After looking over each row, you can see that the 8th message is not garbage, but plain English! The cryptanalyst can deduce that the original key for this encrypted text must have been 8. This brute force would have been difficult to do back in the days of Caesars and the Roman Empire, but today we have computers that can quickly go through millions or even billions of keys in a short time. You can even write a program that can recognize when it has found a message in English, so you don't have read through all the garbage text.
Computers are very good at doing mathematics. When we create a system to translate some piece of information into numbers (such as we do with text and ASCII or with space and coordinate systems), computer programs can process these numbers very quickly and efficiently.
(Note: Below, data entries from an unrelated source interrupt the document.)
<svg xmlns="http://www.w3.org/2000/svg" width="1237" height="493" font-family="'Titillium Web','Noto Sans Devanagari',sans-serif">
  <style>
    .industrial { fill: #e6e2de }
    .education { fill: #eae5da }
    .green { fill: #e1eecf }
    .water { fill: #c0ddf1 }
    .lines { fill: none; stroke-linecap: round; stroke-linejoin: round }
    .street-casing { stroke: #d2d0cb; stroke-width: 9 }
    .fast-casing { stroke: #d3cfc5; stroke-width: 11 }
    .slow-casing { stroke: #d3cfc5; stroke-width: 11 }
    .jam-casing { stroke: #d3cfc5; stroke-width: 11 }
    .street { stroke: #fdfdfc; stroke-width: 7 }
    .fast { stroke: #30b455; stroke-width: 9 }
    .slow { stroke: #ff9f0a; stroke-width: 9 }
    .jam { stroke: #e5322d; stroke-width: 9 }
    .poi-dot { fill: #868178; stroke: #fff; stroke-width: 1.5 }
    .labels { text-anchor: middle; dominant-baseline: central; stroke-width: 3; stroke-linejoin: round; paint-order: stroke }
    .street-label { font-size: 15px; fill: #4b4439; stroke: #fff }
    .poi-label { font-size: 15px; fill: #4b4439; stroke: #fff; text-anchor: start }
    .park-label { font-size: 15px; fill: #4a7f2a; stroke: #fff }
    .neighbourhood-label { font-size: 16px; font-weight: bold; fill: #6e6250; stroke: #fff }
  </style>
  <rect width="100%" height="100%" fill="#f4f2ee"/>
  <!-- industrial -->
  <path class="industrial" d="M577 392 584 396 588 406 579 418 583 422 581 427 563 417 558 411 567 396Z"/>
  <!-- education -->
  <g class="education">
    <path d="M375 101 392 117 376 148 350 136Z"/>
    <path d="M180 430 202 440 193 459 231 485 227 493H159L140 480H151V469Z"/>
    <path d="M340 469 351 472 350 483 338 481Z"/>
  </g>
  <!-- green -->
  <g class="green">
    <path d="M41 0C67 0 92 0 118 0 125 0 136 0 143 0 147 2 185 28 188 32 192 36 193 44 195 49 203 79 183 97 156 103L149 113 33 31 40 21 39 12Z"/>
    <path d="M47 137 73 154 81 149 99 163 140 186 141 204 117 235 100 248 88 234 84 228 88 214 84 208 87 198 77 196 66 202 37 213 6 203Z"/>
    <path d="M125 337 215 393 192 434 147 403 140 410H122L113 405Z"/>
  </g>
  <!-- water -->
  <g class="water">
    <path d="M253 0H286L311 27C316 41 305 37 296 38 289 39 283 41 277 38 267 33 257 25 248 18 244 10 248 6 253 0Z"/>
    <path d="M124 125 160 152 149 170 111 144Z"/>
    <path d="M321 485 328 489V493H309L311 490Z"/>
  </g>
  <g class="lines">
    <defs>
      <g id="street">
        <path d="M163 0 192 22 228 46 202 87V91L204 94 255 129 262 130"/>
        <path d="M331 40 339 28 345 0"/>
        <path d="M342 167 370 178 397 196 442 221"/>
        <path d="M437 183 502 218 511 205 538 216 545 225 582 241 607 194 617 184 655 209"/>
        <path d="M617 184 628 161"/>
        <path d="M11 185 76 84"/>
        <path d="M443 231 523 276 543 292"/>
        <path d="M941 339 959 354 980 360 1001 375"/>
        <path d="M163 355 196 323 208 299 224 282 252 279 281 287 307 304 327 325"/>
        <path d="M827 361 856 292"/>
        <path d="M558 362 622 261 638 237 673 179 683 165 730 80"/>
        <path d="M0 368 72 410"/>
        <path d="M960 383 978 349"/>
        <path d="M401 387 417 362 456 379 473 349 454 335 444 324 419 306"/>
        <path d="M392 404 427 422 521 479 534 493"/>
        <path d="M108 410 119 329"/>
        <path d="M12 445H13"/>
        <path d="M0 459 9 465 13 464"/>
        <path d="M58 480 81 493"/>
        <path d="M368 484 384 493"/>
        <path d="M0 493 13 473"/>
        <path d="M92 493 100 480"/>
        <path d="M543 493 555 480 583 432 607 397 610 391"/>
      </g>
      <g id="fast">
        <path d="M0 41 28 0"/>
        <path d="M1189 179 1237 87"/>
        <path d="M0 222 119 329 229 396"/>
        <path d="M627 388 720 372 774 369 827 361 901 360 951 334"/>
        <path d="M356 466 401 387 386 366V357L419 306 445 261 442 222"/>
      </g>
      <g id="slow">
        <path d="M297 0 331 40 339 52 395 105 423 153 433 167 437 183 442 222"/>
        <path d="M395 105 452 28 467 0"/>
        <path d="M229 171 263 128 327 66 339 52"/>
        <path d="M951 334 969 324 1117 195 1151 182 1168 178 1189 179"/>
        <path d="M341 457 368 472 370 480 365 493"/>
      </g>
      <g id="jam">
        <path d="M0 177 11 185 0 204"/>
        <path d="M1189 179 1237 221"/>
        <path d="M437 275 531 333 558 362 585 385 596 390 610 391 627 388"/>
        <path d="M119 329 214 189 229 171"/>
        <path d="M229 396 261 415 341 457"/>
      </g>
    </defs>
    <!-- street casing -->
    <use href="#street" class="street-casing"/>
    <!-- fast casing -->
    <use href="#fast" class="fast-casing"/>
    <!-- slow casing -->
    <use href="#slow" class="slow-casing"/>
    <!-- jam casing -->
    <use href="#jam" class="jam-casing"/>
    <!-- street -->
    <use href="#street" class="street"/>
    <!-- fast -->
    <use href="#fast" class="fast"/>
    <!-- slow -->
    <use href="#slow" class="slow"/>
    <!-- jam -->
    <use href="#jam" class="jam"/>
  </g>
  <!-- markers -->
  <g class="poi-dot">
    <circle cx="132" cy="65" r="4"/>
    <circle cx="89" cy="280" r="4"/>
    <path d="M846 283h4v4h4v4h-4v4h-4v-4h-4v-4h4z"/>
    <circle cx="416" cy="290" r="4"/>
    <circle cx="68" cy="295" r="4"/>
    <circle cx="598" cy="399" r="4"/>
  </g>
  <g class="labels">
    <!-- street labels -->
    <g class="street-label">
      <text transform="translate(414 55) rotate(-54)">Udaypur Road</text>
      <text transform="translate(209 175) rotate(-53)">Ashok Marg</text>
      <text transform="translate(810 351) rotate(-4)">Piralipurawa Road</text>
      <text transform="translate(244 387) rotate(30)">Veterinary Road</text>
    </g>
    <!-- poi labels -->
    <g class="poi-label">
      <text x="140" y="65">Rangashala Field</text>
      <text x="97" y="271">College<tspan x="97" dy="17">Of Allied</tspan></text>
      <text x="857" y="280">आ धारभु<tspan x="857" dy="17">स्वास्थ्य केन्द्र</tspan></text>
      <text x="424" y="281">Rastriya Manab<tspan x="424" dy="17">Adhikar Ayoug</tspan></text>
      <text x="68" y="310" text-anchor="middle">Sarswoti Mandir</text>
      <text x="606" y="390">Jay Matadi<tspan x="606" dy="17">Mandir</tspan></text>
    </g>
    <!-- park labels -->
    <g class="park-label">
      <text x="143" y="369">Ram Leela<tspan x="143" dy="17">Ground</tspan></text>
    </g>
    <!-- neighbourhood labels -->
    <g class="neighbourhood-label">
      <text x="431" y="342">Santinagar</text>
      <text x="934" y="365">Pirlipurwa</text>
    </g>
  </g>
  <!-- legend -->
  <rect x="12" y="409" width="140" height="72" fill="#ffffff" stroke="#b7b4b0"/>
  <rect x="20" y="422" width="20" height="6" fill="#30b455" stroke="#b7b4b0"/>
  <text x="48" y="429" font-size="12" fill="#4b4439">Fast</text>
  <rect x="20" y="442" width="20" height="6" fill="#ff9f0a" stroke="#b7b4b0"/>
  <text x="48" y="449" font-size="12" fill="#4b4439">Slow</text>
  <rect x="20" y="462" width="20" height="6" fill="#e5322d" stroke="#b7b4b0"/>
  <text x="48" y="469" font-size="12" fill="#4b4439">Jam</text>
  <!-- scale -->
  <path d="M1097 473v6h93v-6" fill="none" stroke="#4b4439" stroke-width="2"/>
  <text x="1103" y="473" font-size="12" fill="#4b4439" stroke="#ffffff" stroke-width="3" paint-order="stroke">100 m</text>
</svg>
But while our Caesar cipher program here can encrypt messages that will keep them secret from people who have to figure it out with pencil and paper, it won't keep it secret from people who know how to get computers to process information for them. (Our brute force mode proves this.) And there are other cryptographic ciphers that are so advanced that nobody knows how to decrypt the secret messages they make. (Except for the people with the key of course!)
A large part of figuring out how to write a program is figuring out how to represent the information you want to manipulate as numbers. I hope this tutorial has especially shown you how this can be done.